Novilíngua
O grande inimigo da linguagem clara é a insinceridade.
Basta passar uma hora a rever textos que saem dos teclados do copywriting e da produção de conteúdos para a web e é certo e garantido que o resultado é a cabeça a andar à roda. É tal o contorcionismo para evitar termos com conotação negativa que a tão apregoada simplicidade de escrita descamba em construções perifrásticas mais opacas do que os mais loucos delírios da burocracia.
Os eufemismos forçados geram toda uma linguagem com âncoras estereotipadas que se adivinha de olhos fechados, num esforço que já não é de escolher palavras para transmitir conteúdo, mas de inventar conteúdo para ligar de forma precária e imaginativa um catálogo de termos selecionados de antemão para produzir um determinado efeito no leitor ou obter o posicionamento ideal no ranking dos motores de busca.
Além dos já aqui mencionados “desafio” e “resiliência”, merece menção especial o verbo “experienciar”, que, à semelhança do inglês, adquiriu no português uma elasticidade capaz de omitir opções mais simples e diretas, como “sentir”. “Sentir”, “passar por”, “perceber”, “conhecer”, “vivenciar” – tudo se “experiencia”, de todas as maneiras. Grande é a frustração experienciada por quem tem de ler e endireitar, voltar a rechear de carne o cadáver ressequido da língua!
Quem quiser servir o mesmo guisado, basta misturar pobreza vocabular, repetição ad nauseam, utilização de termos imprecisos e vazios, e polvilhar tudo com uma profusão de pontos de exclamação que ainda há quem acredite que promova a venda.
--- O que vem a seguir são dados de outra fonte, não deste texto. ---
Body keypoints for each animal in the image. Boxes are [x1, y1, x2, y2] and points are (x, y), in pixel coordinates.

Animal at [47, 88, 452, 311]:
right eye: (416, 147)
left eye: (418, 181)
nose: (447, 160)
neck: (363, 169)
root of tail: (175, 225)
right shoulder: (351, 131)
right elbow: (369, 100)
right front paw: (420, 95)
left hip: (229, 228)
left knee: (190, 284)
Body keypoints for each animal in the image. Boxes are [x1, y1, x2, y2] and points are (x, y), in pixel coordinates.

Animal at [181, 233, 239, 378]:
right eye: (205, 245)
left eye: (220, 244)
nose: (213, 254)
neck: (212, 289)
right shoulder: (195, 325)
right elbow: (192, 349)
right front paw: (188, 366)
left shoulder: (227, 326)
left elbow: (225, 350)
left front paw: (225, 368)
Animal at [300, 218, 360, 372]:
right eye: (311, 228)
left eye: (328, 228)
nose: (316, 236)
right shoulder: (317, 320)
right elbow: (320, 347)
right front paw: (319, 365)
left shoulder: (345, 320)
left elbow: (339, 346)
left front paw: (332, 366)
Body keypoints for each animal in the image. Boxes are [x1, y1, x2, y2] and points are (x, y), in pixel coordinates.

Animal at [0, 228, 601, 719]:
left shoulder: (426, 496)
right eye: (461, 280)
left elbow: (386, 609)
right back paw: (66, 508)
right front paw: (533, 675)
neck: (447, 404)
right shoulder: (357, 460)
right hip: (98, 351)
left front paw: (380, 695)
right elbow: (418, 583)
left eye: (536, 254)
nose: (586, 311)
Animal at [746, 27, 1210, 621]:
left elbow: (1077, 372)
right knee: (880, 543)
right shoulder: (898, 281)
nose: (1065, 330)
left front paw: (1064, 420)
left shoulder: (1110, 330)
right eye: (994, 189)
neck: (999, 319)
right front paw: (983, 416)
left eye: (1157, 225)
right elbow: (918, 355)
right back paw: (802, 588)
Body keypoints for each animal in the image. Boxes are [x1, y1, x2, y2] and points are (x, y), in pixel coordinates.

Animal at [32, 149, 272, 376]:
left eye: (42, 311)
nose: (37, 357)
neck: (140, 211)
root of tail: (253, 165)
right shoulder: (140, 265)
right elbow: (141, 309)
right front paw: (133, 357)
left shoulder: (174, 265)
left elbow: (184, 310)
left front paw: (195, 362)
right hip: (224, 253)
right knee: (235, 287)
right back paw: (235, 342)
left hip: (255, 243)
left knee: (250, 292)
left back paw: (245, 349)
Como se o resultado da receita não fosse uma linguagem bastarda q.b., ainda é preciso peneirá-la e, se necessário, riscar as palavras do dicionário, segundo a lógica de que eliminá-las da comunicação as apagará também do pensamento, sendo a realidade magicamente transformada na mesma penada.
Na área da mentoria, afirmou-se há algum tempo a moda de substituir o “mas” pela copulativa “e”, uma das estratégias utilizadas para evitar bloqueios mentais, ao remover do discurso qualquer sugestão de adversidade. O “não”, essa das minhas palavras favoritas, quer-se extinto no mandamento novo que proíbe dizer “Não posso” ou “Não consigo”, inculcando por hipnose que tudo podemos e conseguimos. Sei o que Freud teria a dizer sobre o assunto, mas a única resposta que me ocorre para programas desse calibre é um simples “Não quero”, com o “não” bem redondo logo à entrada. Se precisarem de porquês, sai um “Porque não” a negrito.